Exercise instructions :: For this listing, report how many lines contain the string "können", using only a number.

Supplied entries ::
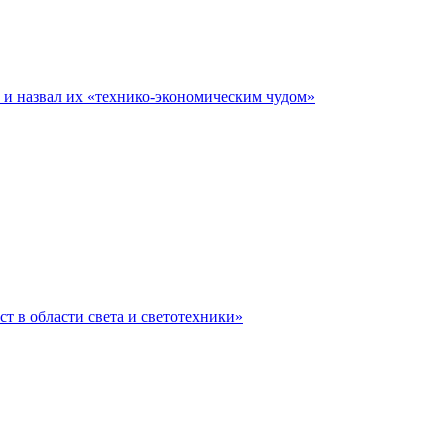
е и назвал их «технико-экономическим чудом»
ст в области света и светотехники»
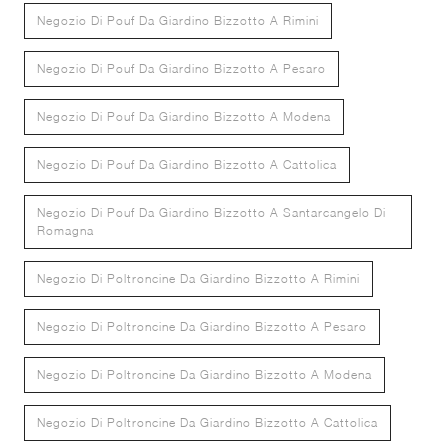
Negozio Di Pouf Da Giardino Bizzotto A Rimini
Negozio Di Pouf Da Giardino Bizzotto A Pesaro
Negozio Di Pouf Da Giardino Bizzotto A Modena
Negozio Di Pouf Da Giardino Bizzotto A Cattolica
Negozio Di Pouf Da Giardino Bizzotto A Santarcangelo Di
Romagna
Negozio Di Poltroncine Da Giardino Bizzotto A Rimini
Negozio Di Poltroncine Da Giardino Bizzotto A Pesaro
Negozio Di Poltroncine Da Giardino Bizzotto A Modena
Negozio Di Poltroncine Da Giardino Bizzotto A Cattolica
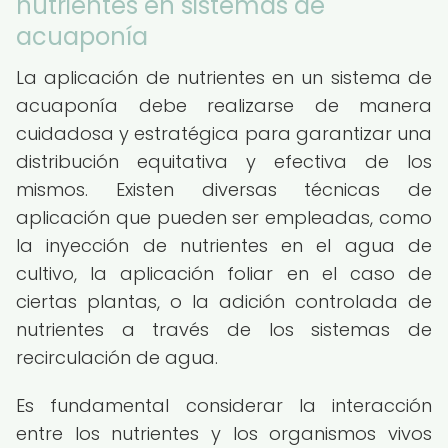
nutrientes en sistemas de
acuaponía
La aplicación de nutrientes en un sistema de
acuaponía debe realizarse de manera
cuidadosa y estratégica para garantizar una
distribución equitativa y efectiva de los
mismos. Existen diversas técnicas de
aplicación que pueden ser empleadas, como
la inyección de nutrientes en el agua de
cultivo, la aplicación foliar en el caso de
ciertas plantas, o la adición controlada de
nutrientes a través de los sistemas de
recirculación de agua.
Es fundamental considerar la interacción
entre los nutrientes y los organismos vivos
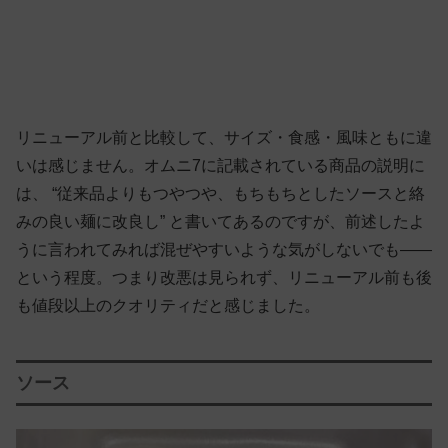
リニューアル前と比較して、サイズ・食感・風味ともに違
いは感じません。オムニ7に記載されている商品の説明に
は、 “従来品よりもつやつや、もちもちとしたソースと絡
みの良い麺に改良し” と書いてあるのですが、前述したよ
うに言われてみれば混ぜやすいような気がしないでも——
という程度。つまり改悪は見られず、リニューアル前も後
も値段以上のクオリティだと感じました。
ソース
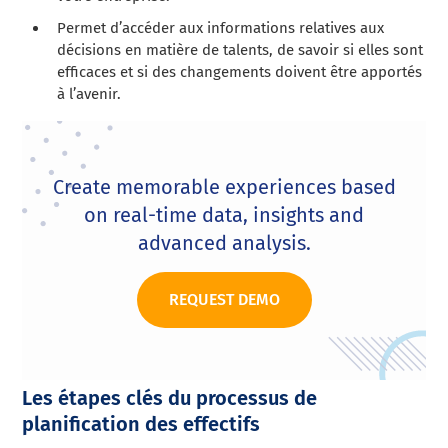
Permet d’accéder aux informations relatives aux
décisions en matière de talents, de savoir si elles sont
efficaces et si des changements doivent être apportés
à l’avenir.
Create memorable experiences based
on real-time data, insights and
advanced analysis.
REQUEST DEMO
Les étapes clés du processus de
planification des effectifs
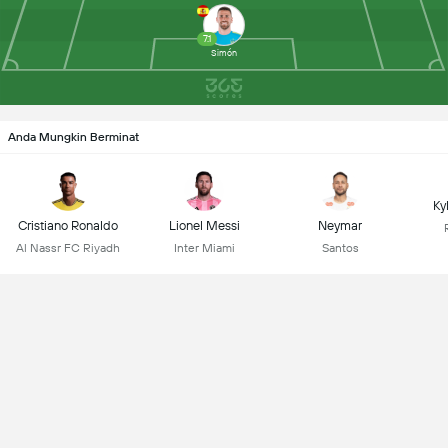
7.1
Simón
Anda Mungkin Berminat
Ky
Cristiano Ronaldo
Lionel Messi
Neymar
Al Nassr FC Riyadh
Inter Miami
Santos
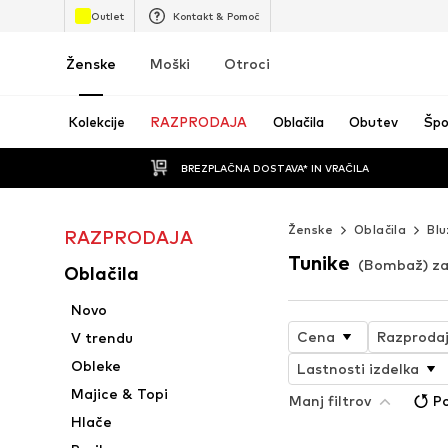
Outlet
Kontakt & Pomoč
Ženske
Moški
Otroci
Kolekcije
RAZPRODAJA
Oblačila
Obutev
Špo
BREZPLAČNA DOSTAVA* IN VRAČILA
Ženske
Oblačila
Blu
RAZPRODAJA
Tunike
(Bombaž) za
Oblačila
Novo
Cena
Razproda
V trendu
Obleke
Lastnosti izdelka
Majice & Topi
Manj filtrov
Po
Hlače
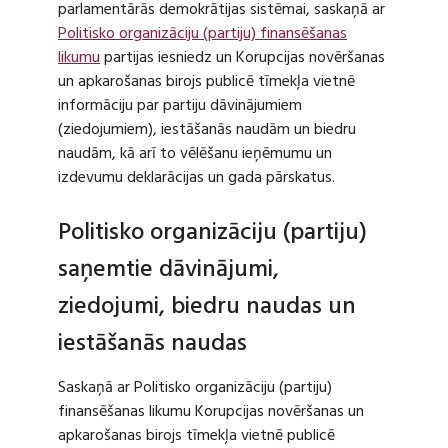
parlamentārās demokrātijas sistēmai, saskaņā ar
Politisko organizāciju (partiju) finansēšanas
likumu
partijas iesniedz un Korupcijas novēršanas
un apkarošanas birojs publicē tīmekļa vietnē
informāciju par partiju dāvinājumiem
(ziedojumiem), iestāšanās naudām un biedru
naudām, kā arī to vēlēšanu ieņēmumu un
izdevumu deklarācijas un gada pārskatus.
Politisko organizāciju (partiju)
saņemtie dāvinājumi,
ziedojumi, biedru naudas un
iestāšanās naudas
Saskaņā ar Politisko organizāciju (partiju)
finansēšanas likumu Korupcijas novēršanas un
apkarošanas birojs tīmekļa vietnē publicē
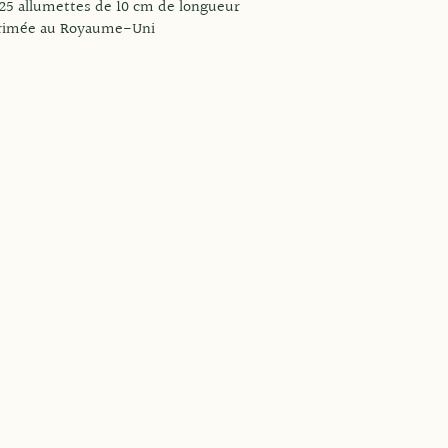
125 allumettes de 10 cm de longueur
primée au Royaume-Uni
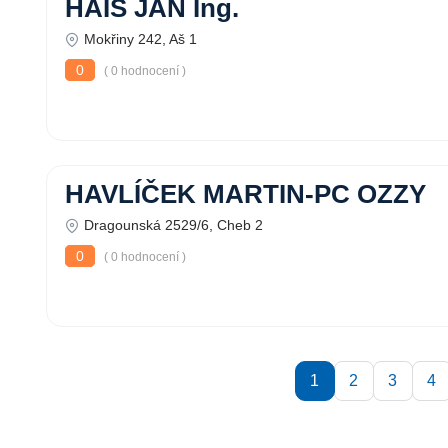
HAIS JAN Ing.
Mokřiny 242, Aš 1
0
( 0 hodnocení )
HAVLÍČEK MARTIN-PC OZZY
Dragounská 2529/6, Cheb 2
0
( 0 hodnocení )
1
2
3
4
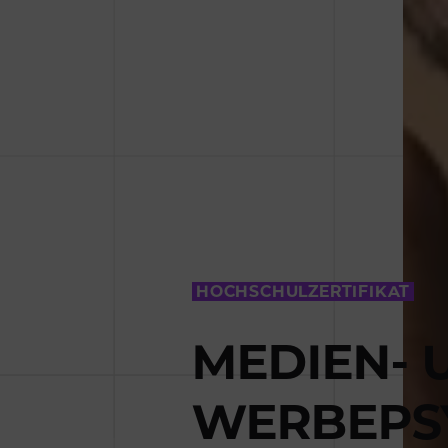
HOCHSCHULZERTIFIKAT
MEDIEN- 
WERBEPS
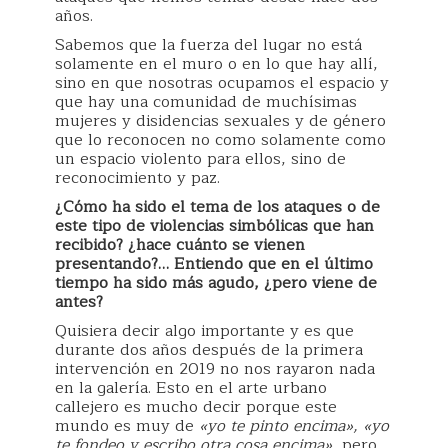
años.
Sabemos que la fuerza del lugar no está
solamente en el muro o en lo que hay allí,
sino en que nosotras ocupamos el espacio y
que hay una comunidad de muchísimas
mujeres y disidencias sexuales y de género
que lo reconocen no como solamente como
un espacio violento para ellos, sino de
reconocimiento y paz.
¿Cómo ha sido el tema de los ataques o de
este tipo de violencias simbólicas que han
recibido? ¿hace cuánto se vienen
presentando?… Entiendo que en el último
tiempo ha sido más agudo, ¿pero viene de
antes?
Quisiera decir algo importante y es que
durante dos años después de la primera
intervención en 2019 no nos rayaron nada
en la galería. Esto en el arte urbano
callejero es mucho decir porque este
mundo es muy de
«yo te pinto encima», «yo
te fondeo y escribo otra cosa encima»
, pero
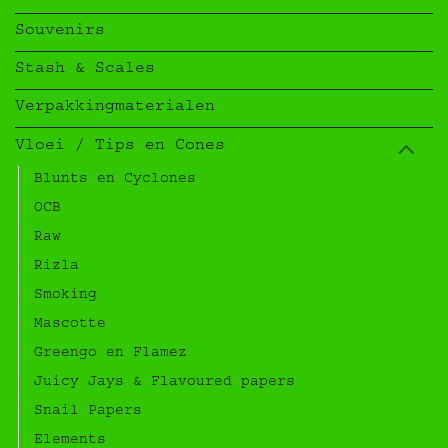
Souvenirs
Stash & Scales
Verpakkingmaterialen
Vloei / Tips en Cones
Blunts en Cyclones
OCB
Raw
Rizla
Smoking
Mascotte
Greengo en Flamez
Juicy Jays & Flavoured papers
Snail Papers
Elements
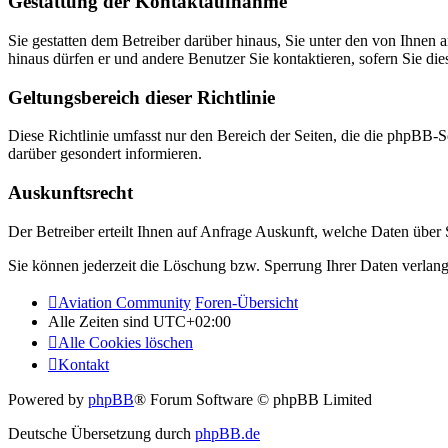
Gestattung der Kontaktaufnahme
Sie gestatten dem Betreiber darüber hinaus, Sie unter den von Ihnen 
hinaus dürfen er und andere Benutzer Sie kontaktieren, sofern Sie die
Geltungsbereich dieser Richtlinie
Diese Richtlinie umfasst nur den Bereich der Seiten, die die phpBB-S
darüber gesondert informieren.
Auskunftsrecht
Der Betreiber erteilt Ihnen auf Anfrage Auskunft, welche Daten über S
Sie können jederzeit die Löschung bzw. Sperrung Ihrer Daten verlange
Aviation Community
Foren-Übersicht
Alle Zeiten sind
UTC+02:00
Alle Cookies löschen
Kontakt
Powered by
phpBB
® Forum Software © phpBB Limited
Deutsche Übersetzung durch
phpBB.de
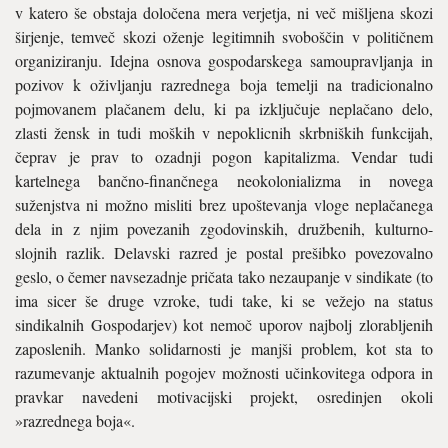
v katero še obstaja določena mera verjetja, ni več mišljena skozi
širjenje, temveč skozi oženje legitimnih svoboščin v političnem
organiziranju. Idejna osnova gospodarskega samoupravljanja in
pozivov k oživljanju razrednega boja temelji na tradicionalno
pojmovanem plačanem delu, ki pa izključuje neplačano delo,
zlasti žensk in tudi moških v nepoklicnih skrbniških funkcijah,
čeprav je prav to ozadnji pogon kapitalizma. Vendar tudi
kartelnega bančno-finančnega neokolonializma in novega
suženjstva ni možno misliti brez upoštevanja vloge neplačanega
dela in z njim povezanih zgodovinskih, družbenih, kulturno-
slojnih razlik. Delavski razred je postal prešibko povezovalno
geslo, o čemer navsezadnje pričata tako nezaupanje v sindikate (to
ima sicer še druge vzroke, tudi take, ki se vežejo na status
sindikalnih Gospodarjev) kot nemoč uporov najbolj zlorabljenih
zaposlenih. Manko solidarnosti je manjši problem, kot sta to
razumevanje aktualnih pogojev možnosti učinkovitega odpora in
pravkar navedeni motivacijski projekt, osredinjen okoli
»razrednega boja«.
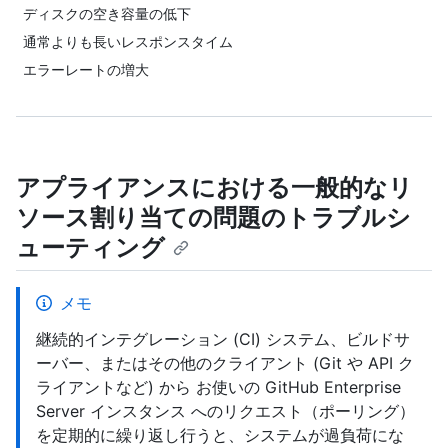
ディスクの空き容量の低下
通常よりも長いレスポンスタイム
エラーレートの増大
アプライアンスにおける一般的なリ
ソース割り当ての問題のトラブルシ
ューティング
メモ
継続的インテグレーション (CI) システム、ビルドサ
ーバー、またはその他のクライアント (Git や API ク
ライアントなど) から お使いの GitHub Enterprise
Server インスタンス へのリクエスト（ポーリング）
を定期的に繰り返し行うと、システムが過負荷にな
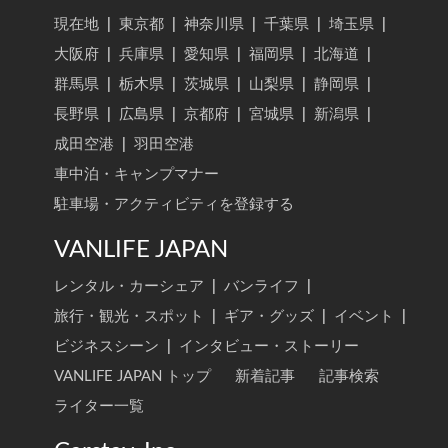
現在地
|
東京都
|
神奈川県
|
千葉県
|
埼玉県
|
大阪府
|
兵庫県
|
愛知県
|
福岡県
|
北海道
|
群馬県
|
栃木県
|
茨城県
|
山梨県
|
静岡県
|
長野県
|
広島県
|
京都府
|
宮城県
|
新潟県
|
成田空港
|
羽田空港
車中泊・キャンプマナー
駐車場・アクティビティを登録する
VANLIFE JAPAN
レンタル・カーシェア
|
バンライフ
|
旅行・観光・スポット
|
ギア・グッズ
|
イベント
|
ビジネスシーン
|
インタビュー・ストーリー
VANLIFE JAPAN トップ
新着記事
記事検索
ライター一覧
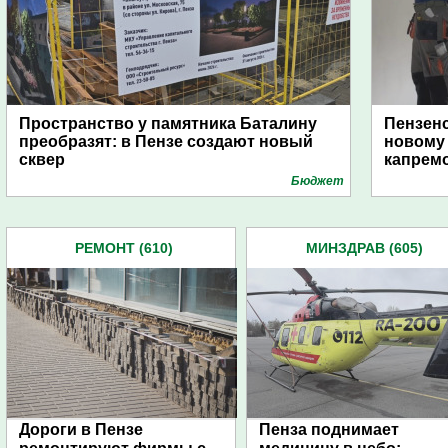
Пространство у памятника Баталину
Пензенс
преобразят: в Пензе создают новый
новому 
сквер
капрем
Бюджет
РЕМОНТ (610)
МИНЗДРАВ (605)
Дороги в Пензе
Пенза поднимает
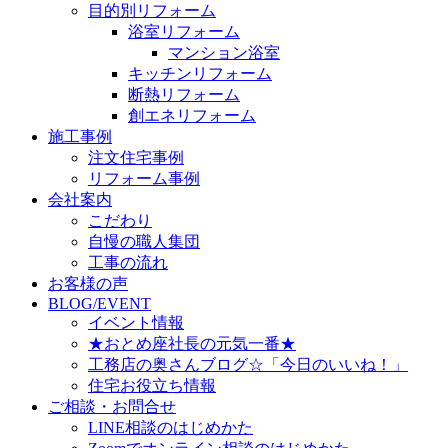
目的別リフォーム
浴室リフォーム
マンション浴室
キッチンリフォーム
断熱リフォーム
創エネリフォーム
施工事例
注文住宅事例
リフォーム事例
会社案内
こだわり
自慢の職人集団
工事の流れ
お客様の声
BLOG/EVENT
イベント情報
★おとめ座社長の元気一番★
工務店の奥さんブログ☆「今日のいいね！」
住宅お役立ち情報
ご相談・お問合せ
LINE相談のはじめかた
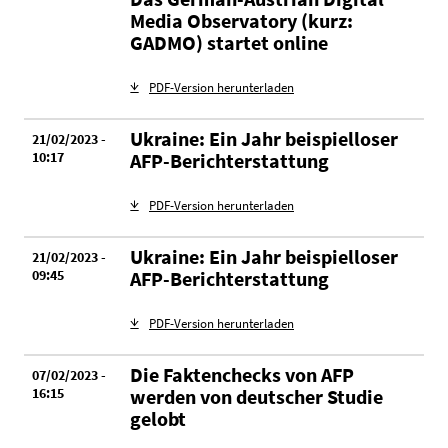
Media Observatory (kurz:
GADMO) startet online
PDF-Version herunterladen
Ukraine: Ein Jahr beispielloser
21/02/2023 -
10:17
AFP-Berichterstattung
PDF-Version herunterladen
Ukraine: Ein Jahr beispielloser
21/02/2023 -
09:45
AFP-Berichterstattung
PDF-Version herunterladen
Die Faktenchecks von AFP
07/02/2023 -
16:15
werden von deutscher Studie
gelobt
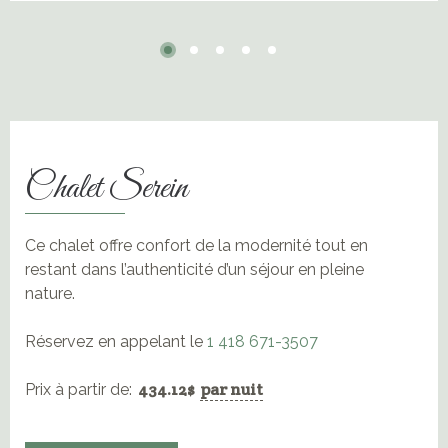
Chalet Serein
Ce chalet offre confort de la modernité tout en
restant dans l’authenticité d’un séjour en pleine
nature.
Réservez en appelant le
1 418 671-3507
434.12
$
par nuit
Prix à partir de:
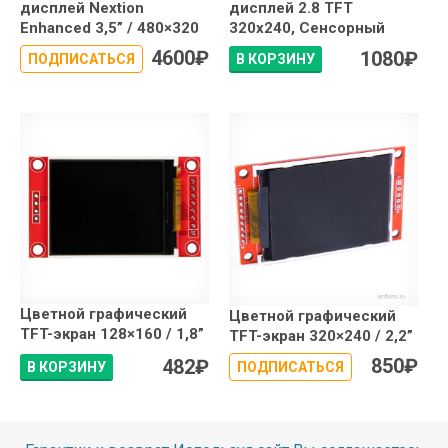
дисплей Nextion
дисплей 2.8 TFT
Enhanced 3,5” / 480×320
320x240, Сенсорный
4600
₽
1080
₽
ПОДПИСАТЬСЯ
В КОРЗИНУ
Цветной графический
Цветной графический
TFT-экран 128×160 / 1,8”
TFT-экран 320×240 / 2,2”
850
₽
482
₽
В КОРЗИНУ
ПОДПИСАТЬСЯ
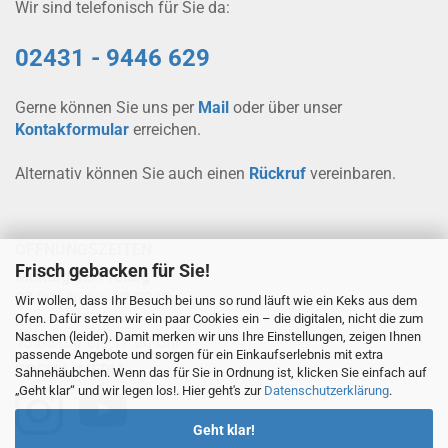
Wir sind telefonisch für Sie da:
02431 - 9446 629
Gerne können Sie uns per
Mail
oder über unser
Kontakformular
erreichen.
Alternativ können Sie auch einen
Rückruf
vereinbaren.
ÖFFNUNGSZEITEN
Frisch gebacken für Sie!
Montag bis Freitag
08.00 Uhr bis 12.00 Uhr
Wir wollen, dass Ihr Besuch bei uns so rund läuft wie ein Keks aus dem
Ofen. Dafür setzen wir ein paar Cookies ein – die digitalen, nicht die zum
und
Naschen (leider). Damit merken wir uns Ihre Einstellungen, zeigen Ihnen
13.00 Uhr bis 17.00 Uhr
passende Angebote und sorgen für ein Einkaufserlebnis mit extra
SOCIAL-MEDIA
Sahnehäubchen. Wenn das für Sie in Ordnung ist, klicken Sie einfach auf
„Geht klar“ und wir legen los!. Hier geht's zur
Datenschutzerklärung
.
Geht klar!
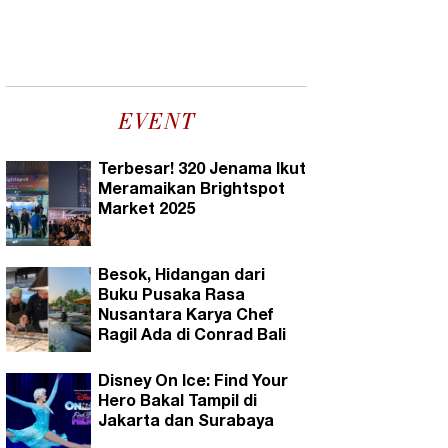
EVENT
Terbesar! 320 Jenama Ikut
Meramaikan Brightspot
Market 2025
Besok, Hidangan dari
Buku Pusaka Rasa
Nusantara Karya Chef
Ragil Ada di Conrad Bali
Disney On Ice: Find Your
Hero Bakal Tampil di
Jakarta dan Surabaya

Written reply :: 3